Malgré un démarrage tardif, Vitré accueille désormais des activités industrielles diversifiées. La chaussure et le textile y sont encore présents, avec une poignée de sociétés comme le fabricant de chaussures Noël (280 emplois) ; la sous-traitance automobile y est importante, avec Cooper Standard Automotive, fabricant de joint d’étanchéité (615 salariés). L’industrie locale a cependant connu des heures difficiles dans les années 2002-2005. Le choc le plus brutal a été la fermeture de l’usine Mitsubishi, qui a entraîné la perte d’un millier d’emplois. Le site, rebaptisé " Cap Bretagne ", accueille à nouveau plusieurs entreprises et, à contre-courant de la tendance nationale, l’emploi industriel y est en croissance, même s’il n’a pas encore retrouvé son niveau de 2002. L’électronique, surtout, s’est bien développée, autour de Thales Microelectronics (500 postes). La production de puces RFID (radio frequency identification, en anglais) est même devenue une petite spécialité locale, avec trois entreprises : Allflex, Oberthur Card Systems et Atlantic RF. Ces puces permettent de récupérer des données à distance par ondes, pour les cartes à puce sans contact ou le traçage des animaux.

La zone d’emploi de Vitré a profité sur ce plan de la proximité du pôle scientifique et industriel de Rennes, situé à 50 kilomètres à l’ouest. Un pôle constitué à la faveur de la politique d’aménagement du territoire mise en place dans les années 1950-1960 et visant à déconcentrer l’industrie - alors essentiellement francilienne - vers la province.

Ce mouvement a profité d’abord au sud et à l’est de la Bretagne. Proche de ce pôle, sur la route vers la capitale, Vitré était donc idéalement positionnée. " Quand la quatre voies vers Paris a été construite, nous avons financé des sorties pour desservir notre territoire et des zones d’activité, pour tirer profit de cet axe de passage ", insiste Dominique de Legge. Vitré Communauté est à l’origine de la construction de 35 bâtiments industriels et tertiaires en vingt ans. Ils ont facilité l’installation de nouvelles entreprises qui en sont locataires, avant, dans l’idéal, de les racheter.

Une capacité de rebond

Pôle le plus industriel de Bretagne (avec près de 11 100 emplois, soit 33 % de l’emploi de la zone, contre 17 % en moyenne dans les autres zones de province), le pays vitréen apparaissait a priori vulnérable à la crise. Il a pourtant fait montre d’une résistance étonnante. Il a même gagné près de 700 emplois en 2008 et 2009. Tout en restant à un niveau très faible (5,3 % au quatrième trimestre 2010, le minimum régional), le chômage a néanmoins augmenté de moitié entre le troisième trimestre 2008 et la fin 2009. Car certains secteurs ont été touchés : la construction et l’intérim en particulier, alors que l’agroalimentaire comme l’électronique ont bien résisté.

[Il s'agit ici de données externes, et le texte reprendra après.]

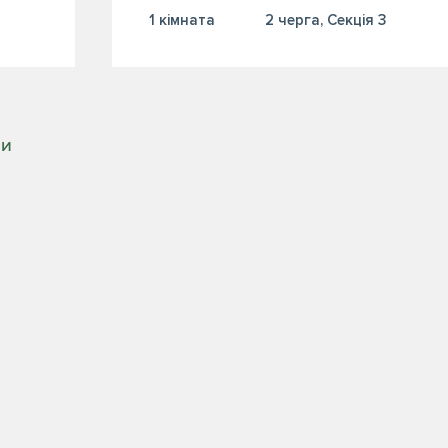
1 кiмната
2 черга, Секція 3
РИ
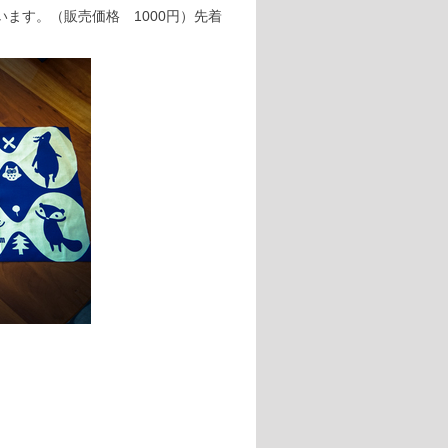
ます。（販売価格 1000円）先着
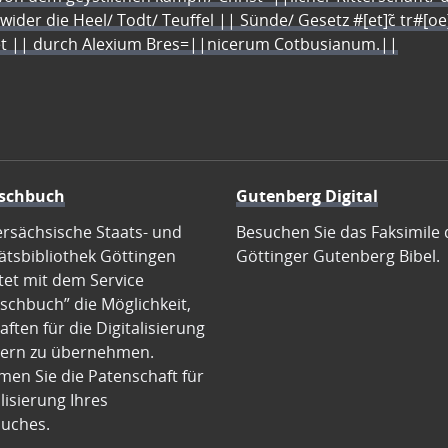
 wider die Heel/ Todt/ Teuffel || Sünde/ Gesetz #[et]c̃ tr#[o
let || durch Alexium Bres=||nicerum Cotbusianum.||
schbuch
Gutenberg Digital
ersächsische Staats- und
Besuchen Sie das Faksimile 
ätsbibliothek Göttingen
Göttinger Gutenberg Bibel.
tet mit dem Service
schbuch” die Möglichkeit,
ften für die Digitalisierung
ern zu übernehmen.
en Sie die Patenschaft für
alisierung Ihres
uches.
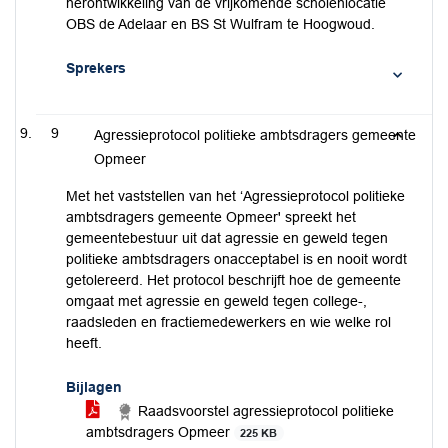
herontwikkeling van de vrijkomende scholenlocatie
OBS de Adelaar en BS St Wulfram te Hoogwoud.
Sprekers
9
Agressieprotocol politieke ambtsdragers gemeente
Opmeer
Met het vaststellen van het ‘Agressieprotocol politieke
ambtsdragers gemeente Opmeer' spreekt het
gemeentebestuur uit dat agressie en geweld tegen
politieke ambtsdragers onacceptabel is en nooit wordt
getolereerd. Het protocol beschrijft hoe de gemeente
omgaat met agressie en geweld tegen college-,
raadsleden en fractiemedewerkers en wie welke rol
heeft.
Bijlagen
Raadsvoorstel agressieprotocol politieke
ambtsdragers Opmeer
225 KB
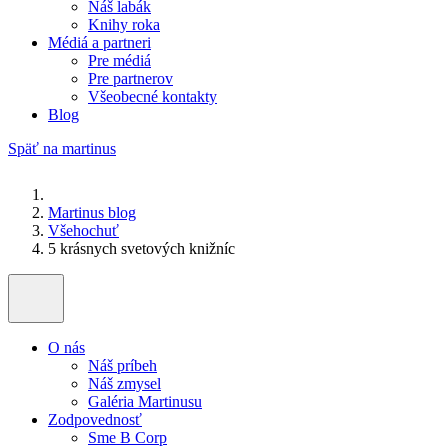
Náš labák
Knihy roka
Médiá a partneri
Pre médiá
Pre partnerov
Všeobecné kontakty
Blog
Späť na martinus
Martinus blog
Všehochuť
5 krásnych svetových knižníc
O nás
Náš príbeh
Náš zmysel
Galéria Martinusu
Zodpovednosť
Sme B Corp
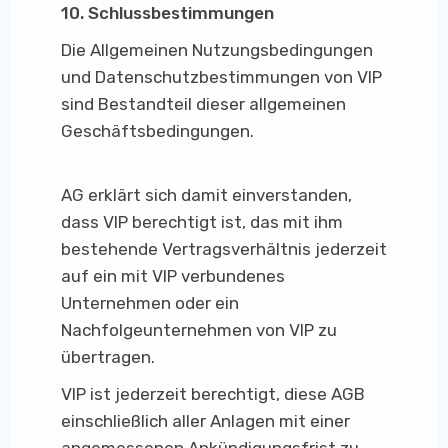
10. Schlussbestimmungen
Die Allgemeinen Nutzungsbedingungen
und Datenschutzbestimmungen von VIP
sind Bestandteil dieser allgemeinen
Geschäftsbedingungen.
AG erklärt sich damit einverstanden,
dass VIP berechtigt ist, das mit ihm
bestehende Vertragsverhältnis jederzeit
auf ein mit VIP verbundenes
Unternehmen oder ein
Nachfolgeunternehmen von VIP zu
übertragen.
VIP ist jederzeit berechtigt, diese AGB
einschließlich aller Anlagen mit einer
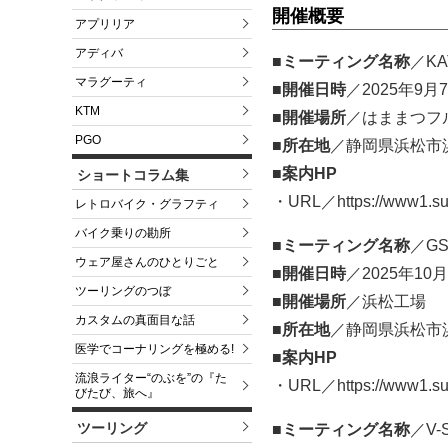
開催概要
アプリリア
アディバ
■ミーティング名称
／KAT
マラグーティ
■開催日時
／2025年9月7
KTM
■開催場所
／はままつフ
PGO
■所在地
／静岡県浜松市浜
■案内HP
ショートコラム集
・URL／https://www1.suzu
レトロバイク・グラフティ
バイク乗りの勘所
■ミーティング名称
／GSX
ウェア屋さんのひとりごと
■開催日時
／2025年10月
ツーリングのつぼ
■開催場所
／浜松工場
カスタムの真面目な話
■所在地
／静岡県浜松市浜
医学でコーナリングを極める!
■案内HP
流浪ライター“のぶを”の『た
・URL／https://www1.suzu
びたび、旅へ』
ツーリング
■ミーティング名称
／V-S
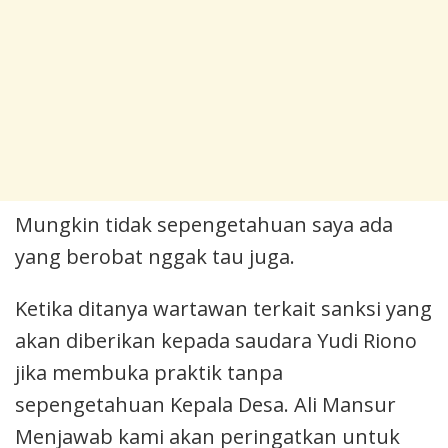
Mungkin tidak sepengetahuan saya ada
yang berobat nggak tau juga.
Ketika ditanya wartawan terkait sanksi yang
akan diberikan kepada saudara Yudi Riono
jika membuka praktik tanpa
sepengetahuan Kepala Desa. Ali Mansur
Menjawab kami akan peringatkan untuk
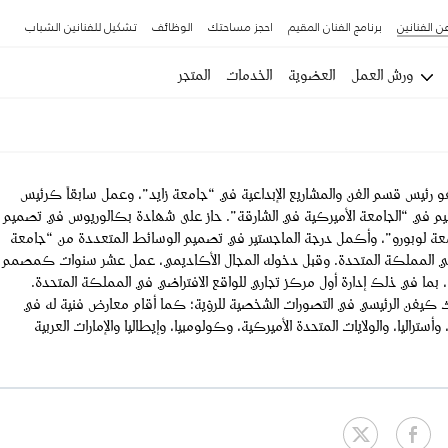
ن الفنانين
برنامج الفنان المقيم
احجز مساحتك
الوظائف
تشكيل للفنانين الشباب
ورش العمل
العضوية
الخدمات
المتجر
رئيس قسم الفن والمشاريع الإبداعية في “جامعة زايد”، وعمل سابقاً كرئيس
م في “الجامعة الأميركية في الشارقة”. حاز على شهادة بكالوريوس في تصميم
عة لوبورو”، وأكمل درجة الماجستير في تصميم الوسائط المتعددة من “جامعة
 المملكة المتحدة. وقبل دخوله المجال الأكاديمي، عمل عشر سنوات كمصمم
بما في ذلك إدارة أول مركز تجاري للواقع الافتراضي في المملكة المتحدة.
يفن الرئيسي في التصورات الشخصية للرؤية؛ كما أقام معارض فنية له في
أستراليا، والولايات المتحدة الأميركية، وكولومبيا، وإيطاليا والإمارات العربية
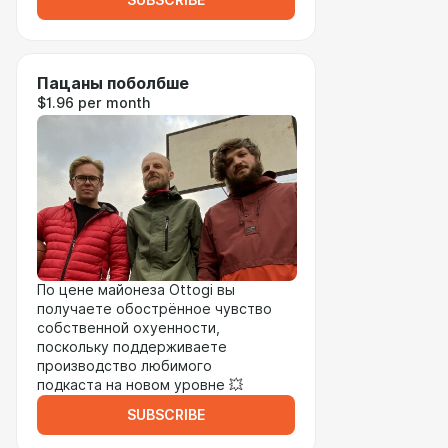
SUBSCRIBE
Пацаны поболбше
$1.96 per month
По цене майонеза Ottogi вы
получаете обострённое чувство
собственной охуенности,
поскольку поддерживаете
производство любимого
подкаста на новом уровне 💥
SUBSCRIBE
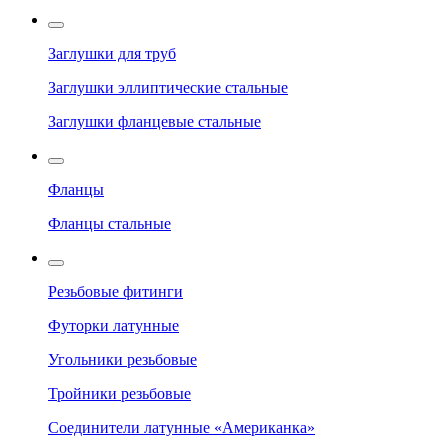
Заглушки для труб
Заглушки эллиптические стальные
Заглушки фланцевые стальные
Фланцы
Фланцы стальные
Резьбовые фитинги
Футорки латунные
Угольники резьбовые
Тройники резьбовые
Соединители латунные «Американка»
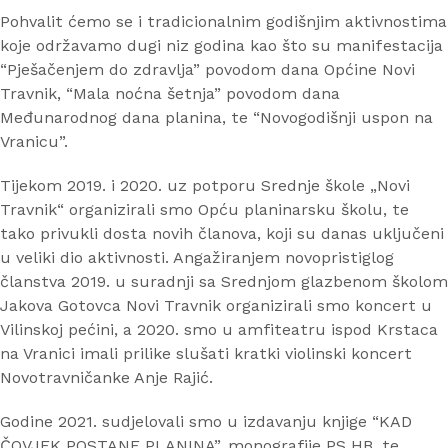
Pohvalit ćemo se i tradicionalnim godišnjim aktivnostima
koje održavamo dugi niz godina kao što su manifestacija
“Pješačenjem do zdravlja” povodom dana Općine Novi
Travnik, “Mala noćna šetnja” povodom dana
Međunarodnog dana planina, te “Novogodišnji uspon na
Vranicu”.
Tijekom 2019. i 2020. uz potporu Srednje škole „Novi
Travnik“ organizirali smo Opću planinarsku školu, te
tako privukli dosta novih članova, koji su danas uključeni
u veliki dio aktivnosti. Angažiranjem novopristiglog
članstva 2019. u suradnji sa Srednjom glazbenom školom
Jakova Gotovca Novi Travnik organizirali smo koncert u
Vilinskoj pećini, a 2020. smo u amfiteatru ispod Krstaca
na Vranici imali prilike slušati kratki violinski koncert
Novotravničanke Anje Rajić.
Godine 2021. sudjelovali smo u izdavanju knjige “KAD
ČOVJEK POSTANE PLANINA”, monografije PS HB, te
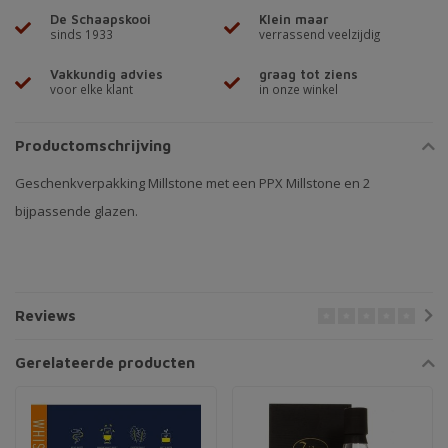
De Schaapskooi
Klein maar
sinds 1933
verrassend veelzijdig
Vakkundig advies
graag tot ziens
voor elke klant
in onze winkel
Productomschrijving
Geschenkverpakking Millstone met een PPX Millstone en 2
bijpassende glazen.
Reviews
Gerelateerde producten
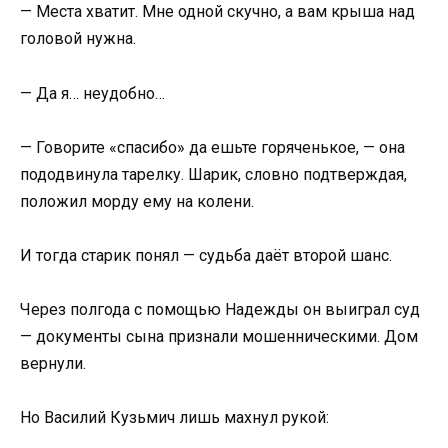
— Места хватит. Мне одной скучно, а вам крыша над
головой нужна.
— Да я… неудобно…
— Говорите «спасибо» да ешьте горяченькое, — она
пододвинула тарелку. Шарик, словно подтверждая,
положил морду ему на колени.
И тогда старик понял — судьба даёт второй шанс.
Через полгода с помощью Надежды он выиграл суд
— документы сына признали мошенническими. Дом
вернули.
Но Василий Кузьмич лишь махнул рукой:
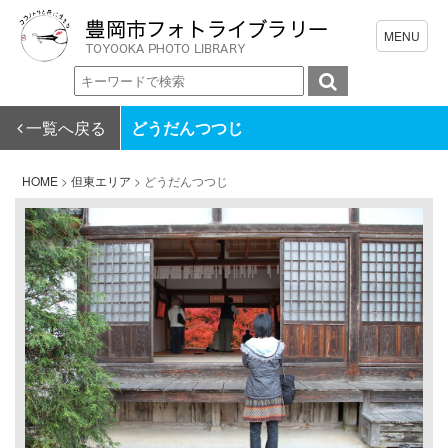
一覧へ戻る
どうだんつつじ
HOME
>
但東エリア
>
どうだんつつじ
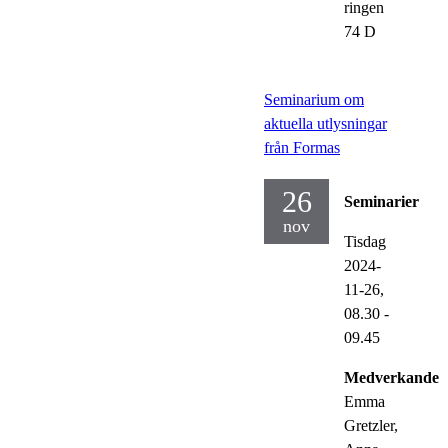
ringen
74 D
Seminarium om
aktuella utlysningar
från Formas
26
Seminarier
nov
Tisdag
2024-
11-26,
08.30
-
09.45
Medverkande:
Emma
Gretzler,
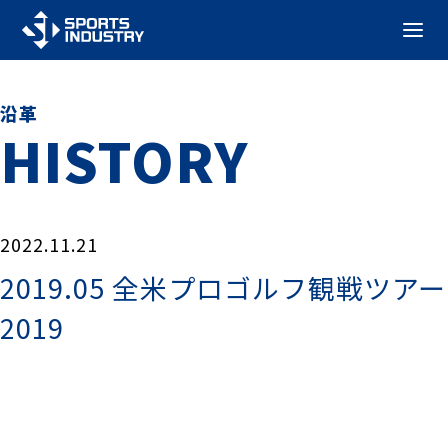
沿革
HISTORY
2022.11.21
2019.05 全米プロゴルフ観戦ツアー
2019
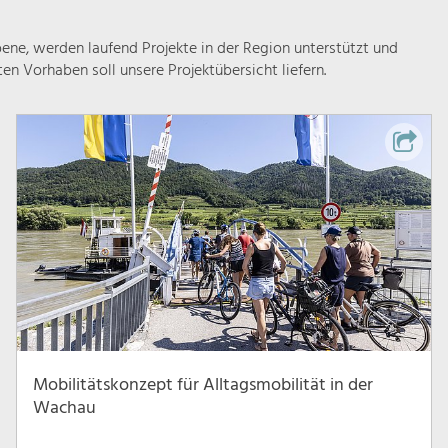
ne, werden laufend Projekte in der Region unterstützt und
rten Vorhaben soll unsere Projektübersicht liefern.
Mobilitätskonzept für Alltagsmobilität in der
Wachau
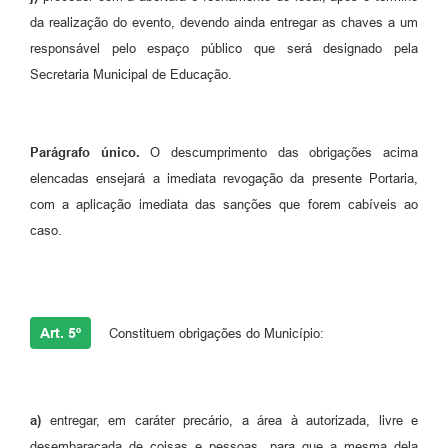
da realização do evento, devendo ainda entregar as chaves a um
responsável pelo espaço público que será designado pela
Secretaria Municipal de Educação.
Parágrafo único.
O descumprimento das obrigações acima
elencadas ensejará a imediata revogação da presente Portaria,
com a aplicação imediata das sanções que forem cabíveis ao
caso.
Art. 5º
Constituem obrigações do Município:
a)
entregar, em caráter precário, a área à autorizada, livre e
desembaraçada de coisas e pessoas, para que a mesma dela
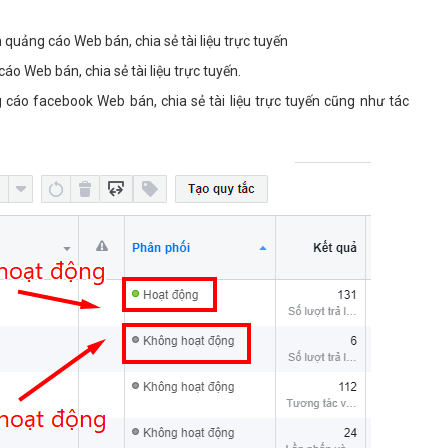
quảng cáo Web bán, chia sẻ tài liệu trực tuyến
 Web bán, chia sẻ tài liệu trực tuyến.
 cáo facebook Web bán, chia sẻ tài liệu trực tuyến cũng như tác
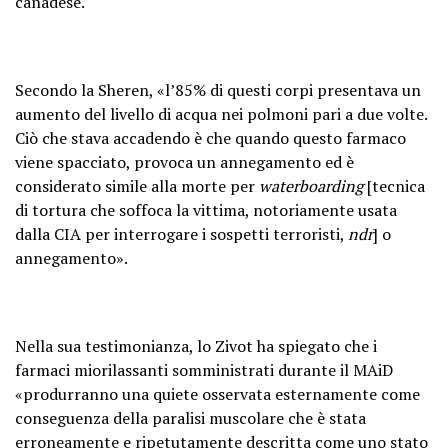
canadese.
Secondo la Sheren, «l’85% di questi corpi presentava un
aumento del livello di acqua nei polmoni pari a due volte.
Ciò che stava accadendo è che quando questo farmaco
viene spacciato, provoca un annegamento ed è
considerato simile alla morte per
waterboarding
[tecnica
di tortura che soffoca la vittima, notoriamente usata
dalla CIA per interrogare i sospetti terroristi,
ndr
] o
annegamento».
Nella sua testimonianza, lo Zivot ha spiegato che i
farmaci miorilassanti somministrati durante il MAiD
«produrranno una quiete osservata esternamente come
conseguenza della paralisi muscolare che è stata
erroneamente e ripetutamente descritta come uno stato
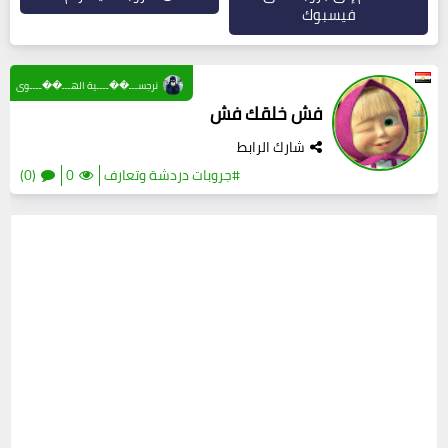
فيسبوك
نرجســـ��ــــية الهـــ��ــــوى
فش خلقك فش
شارك الرابط
#جروبات دردشة وتعارف
0
(0)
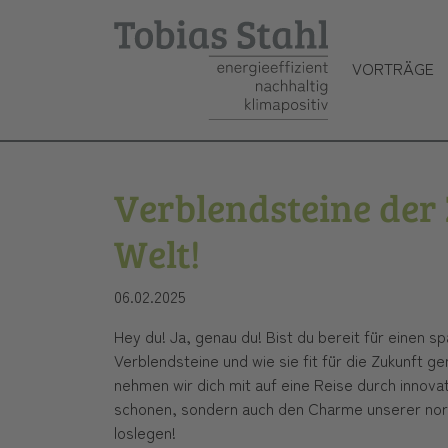
VORTRÄGE
Skip to main content
Verblendsteine der 
Welt!
06.02.2025
Hey du! Ja, genau du! Bist du bereit für einen sp
Verblendsteine und wie sie fit für die Zukunft 
nehmen wir dich mit auf eine Reise durch innovat
schonen, sondern auch den Charme unserer no
loslegen!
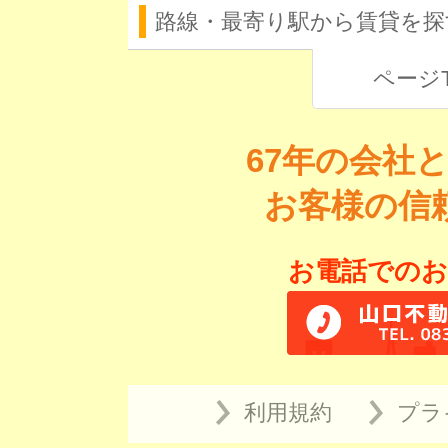
路線・最寄り駅から賃貸を探
ページ
67年の会社
お客様の信
お電話でのお
利用規約
プラ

Les créations d’emplois en cette période difficile s’expliquent d’abord par des implantations d’entreprises du tertiaire, un secteur qui ne représente que la moitié des emplois (17 000), contre 72 % en moyenne en province. Prenant la mesure des risques liés à l’industrie, la communauté d’agglomération a construit deux immeubles de bureaux pour accueillir des entreprises de services. Un centre d’appels Webhelp s’y est installé, amenant 500 emplois. L’objectif pour la communauté, explique Dominique de Legge, est de " diversifier l’emploi et de répondre à la demande de postes dans ce secteur, en particulier pour améliorer le taux d’emploi des femmes ".

Vitré : taux de chômage au 3e trim. 2008* et au 4e trim. 2010, en %

Parallèlement à son développement économique, la zone d’emploi de Vitré a connu après la guerre une nouvelle vitalité démographique. L’image attractive de la région bretonne a fait venir de nombreux résidents et la localisation de Vitré, aux " portes de la Bretagne ", comme aiment à le rappeler ses élus, a joué. Depuis 1999, Vitré profite aussi de la périurbanisation : parmi les actifs arrivant dans la zone, beaucoup travaillent à Rennes, à 40 minutes en voiture, 30 minutes en TER ou 20 minutes en TGV. " Vitré attire aujourd’hui grâce à une offre d’emplois diversifiée, des logements à prix raisonnables et une qualité de vie notamment liée au développement du sport et de la culture que nous avons initié ", conclut Pierre Méhaignerie.